O lockdown é inevitável. A fome, não

O toque de recolher e a proibição ainda mais restritiva de circulação de pessoas, o lockdown, de alcance regional ou apenas municipal, e por tempo bastante limitado, têm sido adotados por alguns governadores e prefeitos. O colapso da rede hospitalar e o aumento de infecções e mortes pela covid-19 têm determinado a tomada de decisões tão drásticas. O resultado em geral é satisfatório, diminuindo um pouco a pressão sobre os hospitais e a elevação das taxas de infecção, mas claramente insuficiente para o enfrentamento exitoso da pandemia. (Cientistas, infectologistas, médicos e profissionais da saúde, em geral, recomendam um lockdown em todo território nacional, por um período de 14 a 21 dias).

Solapado por empresários, por parte da população, em especial dos mais jovens – o toque de recolher, decretado por estados e municípios, foi especialmente desautorizado, boicotado e subvertido por Jair Bolsonaro.

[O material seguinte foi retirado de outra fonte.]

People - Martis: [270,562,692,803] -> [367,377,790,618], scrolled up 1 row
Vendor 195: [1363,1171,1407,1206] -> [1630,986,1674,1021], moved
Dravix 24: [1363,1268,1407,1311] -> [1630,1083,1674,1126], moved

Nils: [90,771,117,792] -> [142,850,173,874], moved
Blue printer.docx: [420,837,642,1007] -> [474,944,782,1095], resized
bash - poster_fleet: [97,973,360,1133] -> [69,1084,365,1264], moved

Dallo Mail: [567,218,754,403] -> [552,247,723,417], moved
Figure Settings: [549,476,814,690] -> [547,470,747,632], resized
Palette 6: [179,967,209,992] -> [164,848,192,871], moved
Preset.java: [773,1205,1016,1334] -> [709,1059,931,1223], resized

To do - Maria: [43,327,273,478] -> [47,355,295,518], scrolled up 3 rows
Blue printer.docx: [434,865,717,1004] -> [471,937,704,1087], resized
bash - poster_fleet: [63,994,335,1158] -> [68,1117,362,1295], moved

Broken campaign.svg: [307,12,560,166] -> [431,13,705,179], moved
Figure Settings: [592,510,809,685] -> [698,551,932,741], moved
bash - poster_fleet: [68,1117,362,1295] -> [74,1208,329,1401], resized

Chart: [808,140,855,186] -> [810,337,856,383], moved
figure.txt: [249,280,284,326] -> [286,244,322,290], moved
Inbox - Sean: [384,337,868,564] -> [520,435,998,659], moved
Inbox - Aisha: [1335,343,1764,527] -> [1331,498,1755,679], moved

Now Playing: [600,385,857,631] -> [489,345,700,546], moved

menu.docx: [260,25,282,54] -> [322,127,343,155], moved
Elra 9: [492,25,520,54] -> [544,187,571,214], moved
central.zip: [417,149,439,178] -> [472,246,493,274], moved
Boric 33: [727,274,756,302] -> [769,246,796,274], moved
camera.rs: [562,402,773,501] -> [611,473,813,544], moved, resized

As decisões regionais visando o isolamento social, corajosas e ousadas, foram por ele questionadas no STF. A Corte Suprema julgou, no dia 8 deste mês, que até mesmo os cultos religiosos ficam proibidos, quando em vigência decreto estadual ou municipal de toque de recolher. De forma quase insana, Bolsonaro chegou a cogitar da decretação do estado de sítio para intervir em estados e municípios. Mais do que isso: cogitou recorrer às forças armadas para impor medidas ainda mais autoritárias. O ministro da Defesa e os comandantes militares repeliram a iniciativa presidencial e foram sumariamente demitidos.

Bolsonaro é o responsável pelo descontrole da calamidade sanitária em que o país se encontra. No início, desdenhou do uso de máscara; promoveu e incentivou aglomerações; não determinou a realização de testes em massa; não adquiriu as vacinas, que tanta falta fazem nos dias de hoje. Repete o discurso populista da volta ao trabalho, incentivando a circulação de pessoas e do vírus. Pouco fez para evitar a quebra de pequenas e médias empresas, do desemprego e da fome que se alastra por milhões de lares, notadamente dos trabalhadores informais e mais vulneráveis.

O auxílio emergencial inicial de R$ 600,00 foi pago até agosto de 2020. A partir de setembro, foi reduzido para R$ 300,00 e estendido apenas por mais quatro meses. Estimativa da Fundação Getúlio Vargas mostra que, entre agosto de 2020 e janeiro de 2021, 18 milhões de pessoas passaram a viver em situação de extrema pobreza. Dos R$ 322 bilhões previstos inicialmente para o plano emergencial, o governo deixou de gastar R$ 28,9 bilhões. Esse valor poderia ter mantido, segundo ainda a FGV, todos os 66 milhões de beneficiários da primeira etapa, evitando o aumento da fome e das desigualdades sociais.

Ao invés de continuar insistindo na volta ao trabalho, Bolsonaro deveria decretar o estado de calamidade pública restabelecendo, com o aval do Congresso, o orçamento de guerra e o piso emergencial inicial de R$ 600,00. (Cf. Folha de São Paulo, de 7/4/21). Só agora, em abril de 2021, foi retomado o pagamento do novo auxílio emergencial, com valor médio pífio de R$ 250,00, e para atender um número menor de pessoas.

Preocupados muito mais com as eleições presidencial e congressual de 2022, de costas para a calamidade social e sanitária que atinge o país inteiro, Bolsonaro e parte do Centrão não mediram esforços para aprovação do orçamento deste ano, privilegiando as forças armadas e a execução de obras que possam ser inauguradas no período eleitoral. Assim, por exemplo, só para emendas parlamentares foram destinados R$ 48,8 bilhões. (Devido a grande pressão da mídia, os congressistas e o governo estariam revendo esse valor). Estamos alcançando o inimaginável número de 350 mil mortes por covid.

Para deter a propagação do vírus, a ocorrência de maior contaminação e de mais mortes, o toque de recolher e o lockdown têm sido inevitáveis. A fome, contudo, não é inevitável. É uma questão de prioridade política.